Roquette reports on its four pillars of sustainability

By centring its sustainable development programme along four key pillars, ingredient supplier Roquette says it is ready to “prepare for the future in a responsible manner”.

The French company, whose portfolio includes proteins, soluble fibres, maltodextrins and maltitol for food manufacturers as well as wheat gluten and corn protein for animal feed, has focused its efforts on four pillars of sustainability: innovation, sourcing, acting and biorefining.

According to its Activity and Sustainable Development Report for 2017, published this week, it launched Geographic Information System (GIS) technology to monitor crops such as pea and potato. The technology uses satellite observations to detect deficiencies in nitrogen and monitor the crops and yields, and the company said it expected this to “optimise crop cultivation”.

In terms of sourcing, it has promised that one fifth of its supplies will be certified sustainable by 2025.
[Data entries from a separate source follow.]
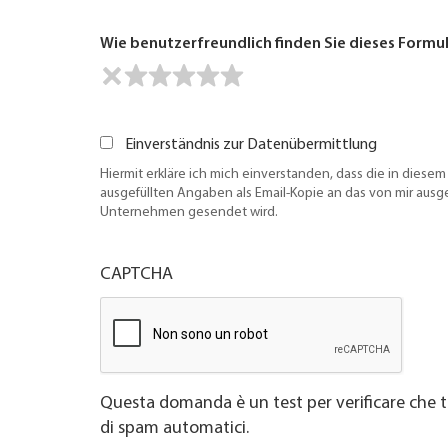
Wie benutzerfreundlich finden Sie dieses Formu
Einverständnis zur Datenübermittlung
Hiermit erkläre ich mich einverstanden, dass die in diesem
ausgefüllten Angaben als Email-Kopie an das von mir aus
Unternehmen gesendet wird.
CAPTCHA
Questa domanda è un test per verificare che t
di spam automatici.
Innovating sustainably is about understanding customers’ needs, anticipating consumers’ expectations and, in turn, developing food and nutrition ingredients that improve health and well-being. With this in mind, it opened a research and development centre in Singapore in 2017. The group recognised, however, that more needs to be done and “speeding up innovation” is one of the key priorities for the remainder of 2018.

The final pillar, ‘biorefining sustainably’, aims to optimise its energy consumption and save water by installing energy-efficient solutions and using renewable energies “where relevant”.

By 2025, it has promised that its energy efficiency will improve by 10% compared to 2015 and its water consumption per ton of product will be reduced by one fifth. “At the same time, we are committed to implementing technical installations that produce less CO2 thereby preventing one million tons of CO2 emissions by 2025,” it said.

The company, which last reported a turnover of around €3.3 billion, employs 8,400 people worldwide and the third pillar – acting sustainably – aims to improve the health, safety and well-being of these workers.

It brought in a number of culture-specific initiatives designed to improve the well-being of employees. This included a flexible benefit system with support for parents’ medical expenses in the Singapore office “as in the Asian cultural context, taking care of one’s parents is essential”. In France and Switzerland, it introduced a system of teleworking to improve employees’ work-life balance.

It said that a notable achievement of 2017 was when Starch Europe, the European starch manufacturing lobby, awarded Roquette a safety award for six of its plants for effective safety management and employees’ commitment to safety.